- [What you will do]:
**1.** In the debate on Sure Start centres, what rise in the number of children going into care in County Durham does one speaker cite?
**2.** Extend the debate on Sure Start centres with the next remarks, starting right after its last sentence.

-- Text section follows --

I congratulate the hon. Member for Manchester Central (Lucy Powell) on raising this incredibly important issue. The Minister talks rightly about evidence-based decision making. The evidence shows that in recent years, there has been a 17% increase in the number of children being taken into care and that the reduction in funding for Sure Start centres is a contributory factor. Some 655,000 referrals to children’s services—[Interruption.] The Secretary of State is muttering from a sedentary position that that is not backed up, but the correlation is very clear for all to see. It is both tragic and expensive to reduce funding for Sure Start centres, leading to the need for much more drastic and tragic intervention later. In rural communities such as mine, parents have to travel much further to a Sure Start centre. Will the Government commit to capital funding, so that local authorities can co-locate libraries, children’s centres and Sure Start centres so that they can keep performing?
I point out to the hon. Gentleman that correlation and causation are not the same thing. The IFS report, which we have very much welcomed, is cautious in making that distinction. The important thing is that we can build children’s Sure Start centres in his constituency, which, as he says, is very rural, but what has always mattered to me—I am a former Public Health Minister—is this: what about the families who do not go there?
On the eve of the election in 2010, David Cameron, who became Prime Minister, promised that Sure Start would be safe in his hands, yet here we are nine years later and over 1,000 Sure Start centres have closed, the rest have been hollowed out and two thirds of the budget has gone, and still the IFS has said that they are doing some powerful work with the poorest in our communities. Like me, does the Minister wonder what amazing achievements there could have been from these centres if they had not been decimated and savagely cut in the way that they were?
The hon. Lady has always been a champion of early years in all the work that she has done. It is not just the budget spent on Sure Start centres that matters; it is the budget coming in, and the visits from health visitors, which are so crucial—[Interruption.] The hon. Lady is shaking her head. It is not just that budget. As the report makes clear, we are the highest spender in Europe. What matters is the universal offer and making sure that we target the support to those who need it most and possibly to families who are not attending the centres—what about them?
I invite the Minister to come to my constituency and see the communities that were being served by the five Sure Starts that were closed. She can see whether they were the best off in the country—I think she will find that they were not. Surely she understands that there is a connection between those closures and the 30% increase in the number of children going into care in County Durham.
I am going to sound very repetitive, but this needs to be evidence-based. Sure Start centres—[Interruption.] Read the IFS report and read the wealth of evidence out there. This is part of the problem, but I think the hon. Lady will find that there are more places giving 15 hours free childcare than there ever were Sure Start centres.

-- Text section concluded --
-- Data provided follows --

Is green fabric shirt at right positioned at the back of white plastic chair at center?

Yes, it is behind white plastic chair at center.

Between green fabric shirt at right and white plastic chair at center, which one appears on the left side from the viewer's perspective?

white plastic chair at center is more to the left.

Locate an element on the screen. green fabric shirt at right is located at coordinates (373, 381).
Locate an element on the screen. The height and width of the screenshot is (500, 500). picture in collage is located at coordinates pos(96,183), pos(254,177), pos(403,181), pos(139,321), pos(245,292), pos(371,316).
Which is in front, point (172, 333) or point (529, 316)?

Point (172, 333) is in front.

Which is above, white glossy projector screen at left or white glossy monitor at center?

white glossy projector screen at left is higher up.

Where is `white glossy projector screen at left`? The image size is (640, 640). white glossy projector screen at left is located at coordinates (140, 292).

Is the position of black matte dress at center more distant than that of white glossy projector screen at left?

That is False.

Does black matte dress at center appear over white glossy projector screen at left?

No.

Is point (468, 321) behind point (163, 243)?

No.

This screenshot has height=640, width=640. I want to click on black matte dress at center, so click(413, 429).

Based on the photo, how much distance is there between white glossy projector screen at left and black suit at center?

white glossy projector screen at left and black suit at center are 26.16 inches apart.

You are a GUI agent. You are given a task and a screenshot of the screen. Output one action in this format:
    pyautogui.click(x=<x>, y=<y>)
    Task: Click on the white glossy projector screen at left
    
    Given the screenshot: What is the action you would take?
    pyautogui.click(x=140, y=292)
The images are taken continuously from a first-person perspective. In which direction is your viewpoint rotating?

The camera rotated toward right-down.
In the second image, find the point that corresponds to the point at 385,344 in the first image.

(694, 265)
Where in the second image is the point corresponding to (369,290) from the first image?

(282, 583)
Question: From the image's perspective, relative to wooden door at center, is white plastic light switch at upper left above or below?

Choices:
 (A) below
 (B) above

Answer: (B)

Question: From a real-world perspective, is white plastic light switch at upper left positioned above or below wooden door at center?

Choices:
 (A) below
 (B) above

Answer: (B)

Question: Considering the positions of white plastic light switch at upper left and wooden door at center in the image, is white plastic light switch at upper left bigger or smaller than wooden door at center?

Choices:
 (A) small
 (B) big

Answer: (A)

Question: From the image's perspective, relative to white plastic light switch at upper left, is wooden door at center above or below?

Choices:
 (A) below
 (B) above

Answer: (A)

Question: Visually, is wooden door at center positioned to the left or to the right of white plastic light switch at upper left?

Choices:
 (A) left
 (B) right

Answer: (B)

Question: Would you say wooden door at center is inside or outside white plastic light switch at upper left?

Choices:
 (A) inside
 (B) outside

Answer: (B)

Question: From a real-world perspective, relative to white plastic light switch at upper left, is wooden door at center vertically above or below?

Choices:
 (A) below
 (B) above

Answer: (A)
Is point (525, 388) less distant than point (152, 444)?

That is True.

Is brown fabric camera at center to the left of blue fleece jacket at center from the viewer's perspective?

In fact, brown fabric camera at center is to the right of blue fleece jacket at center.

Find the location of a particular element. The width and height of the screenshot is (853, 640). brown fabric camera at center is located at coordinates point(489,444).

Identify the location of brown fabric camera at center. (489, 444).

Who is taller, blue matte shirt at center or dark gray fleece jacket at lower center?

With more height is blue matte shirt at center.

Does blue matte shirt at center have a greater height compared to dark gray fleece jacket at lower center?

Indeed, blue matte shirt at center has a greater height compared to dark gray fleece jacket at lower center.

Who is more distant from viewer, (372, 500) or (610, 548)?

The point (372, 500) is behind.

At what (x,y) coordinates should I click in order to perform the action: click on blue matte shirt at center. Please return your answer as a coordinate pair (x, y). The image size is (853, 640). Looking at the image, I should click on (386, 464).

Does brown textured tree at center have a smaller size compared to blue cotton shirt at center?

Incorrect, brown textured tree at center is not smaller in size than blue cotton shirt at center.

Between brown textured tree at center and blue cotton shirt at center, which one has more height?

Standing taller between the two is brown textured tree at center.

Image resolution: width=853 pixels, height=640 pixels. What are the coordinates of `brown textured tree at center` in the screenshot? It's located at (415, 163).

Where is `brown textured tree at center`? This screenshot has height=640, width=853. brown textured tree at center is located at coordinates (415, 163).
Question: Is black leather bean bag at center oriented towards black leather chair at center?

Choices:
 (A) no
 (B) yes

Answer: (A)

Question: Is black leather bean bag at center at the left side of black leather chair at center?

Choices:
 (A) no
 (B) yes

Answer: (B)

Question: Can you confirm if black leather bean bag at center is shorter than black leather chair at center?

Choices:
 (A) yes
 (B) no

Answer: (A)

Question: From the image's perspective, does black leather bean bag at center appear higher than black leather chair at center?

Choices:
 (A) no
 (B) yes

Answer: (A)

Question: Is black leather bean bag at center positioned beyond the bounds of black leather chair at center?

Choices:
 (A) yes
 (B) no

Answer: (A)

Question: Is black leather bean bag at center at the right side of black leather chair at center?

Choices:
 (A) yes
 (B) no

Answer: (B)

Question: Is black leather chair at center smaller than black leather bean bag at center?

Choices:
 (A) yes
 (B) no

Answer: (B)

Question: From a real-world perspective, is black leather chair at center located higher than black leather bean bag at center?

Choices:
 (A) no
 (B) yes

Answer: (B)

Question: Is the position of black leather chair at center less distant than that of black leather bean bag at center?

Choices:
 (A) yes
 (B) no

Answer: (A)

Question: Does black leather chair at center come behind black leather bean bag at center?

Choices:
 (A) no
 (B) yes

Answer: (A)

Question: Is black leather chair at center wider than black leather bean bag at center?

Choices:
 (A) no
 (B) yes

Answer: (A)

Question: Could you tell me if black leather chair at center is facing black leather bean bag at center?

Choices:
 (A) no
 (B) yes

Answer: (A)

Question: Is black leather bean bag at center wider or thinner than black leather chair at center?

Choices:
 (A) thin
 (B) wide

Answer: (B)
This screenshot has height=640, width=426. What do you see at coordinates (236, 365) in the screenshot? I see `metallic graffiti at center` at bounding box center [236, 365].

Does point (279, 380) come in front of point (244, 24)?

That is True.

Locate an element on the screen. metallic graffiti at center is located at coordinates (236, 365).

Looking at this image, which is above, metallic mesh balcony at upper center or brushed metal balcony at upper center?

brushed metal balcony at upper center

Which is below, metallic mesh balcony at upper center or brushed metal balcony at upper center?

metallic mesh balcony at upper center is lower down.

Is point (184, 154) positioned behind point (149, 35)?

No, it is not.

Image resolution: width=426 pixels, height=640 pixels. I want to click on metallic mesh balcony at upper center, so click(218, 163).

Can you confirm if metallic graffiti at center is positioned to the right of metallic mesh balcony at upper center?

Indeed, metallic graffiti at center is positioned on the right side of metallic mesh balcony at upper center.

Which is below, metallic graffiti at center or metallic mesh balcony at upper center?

-- Data provided concluded --

- [Set of answers]:
**1.** A 30% increase.

**2.**
I have some sympathy for the Minister, only because the evidence she is not looking at is the evidence she can do little about—the fact that the dramatic cuts from the Treasury to these services and to local authorities have resulted in many local authorities, very reluctantly, having to close children’s services. She says she does not think the model works, but the evidence shows that investment in early years is the best investment we can make. Without it, we have to make good the damage later on. I suggest that she ask parents whether they are satisfied with the present level of support. The evidence suggests that they will say no.
The hon. Gentleman is a doughty champion of all things to do with education. As the Minister responsible for post-16 education not at university, I see the results of children having suffered from poor educational backgrounds and possibly insufficient family support. He mentioned the word “model”. That is the key. It is not one model we need to reach the most vulnerable families. I point again to the 700,000 of the most disadvantaged two-year-olds who have benefited from the entitlement to 15 hours free early-years education a week. This is an important addition to what else is being done. There is no one model that works in this area.
When I held a summit on parental loneliness in my constituency, the local children’s centres made clear the vital role they played in supporting local families—often some of the most vulnerable. Despite this, 12 of the Sure Start centres in Bromley have closed since 2010. The Minister talks about universal reach, but with only six centres left in the entire Borough of Bromley—a huge London borough—and with our health visiting services cut, does she not recognise that universal reach is impossible without significant investment and an end to austerity?
I can only refer the hon. Lady to the report that states that we are the highest-spending nation in the OECD. It is very easy for Opposition Members to throw the word “austerity” around without looking at the evidence or the other models available. She is fixated on a centre. What about the families and mothers who are too depressed to go there? I am saying we need good—[Interruption.]
We need a variety of models of care and we will be led by the evidence.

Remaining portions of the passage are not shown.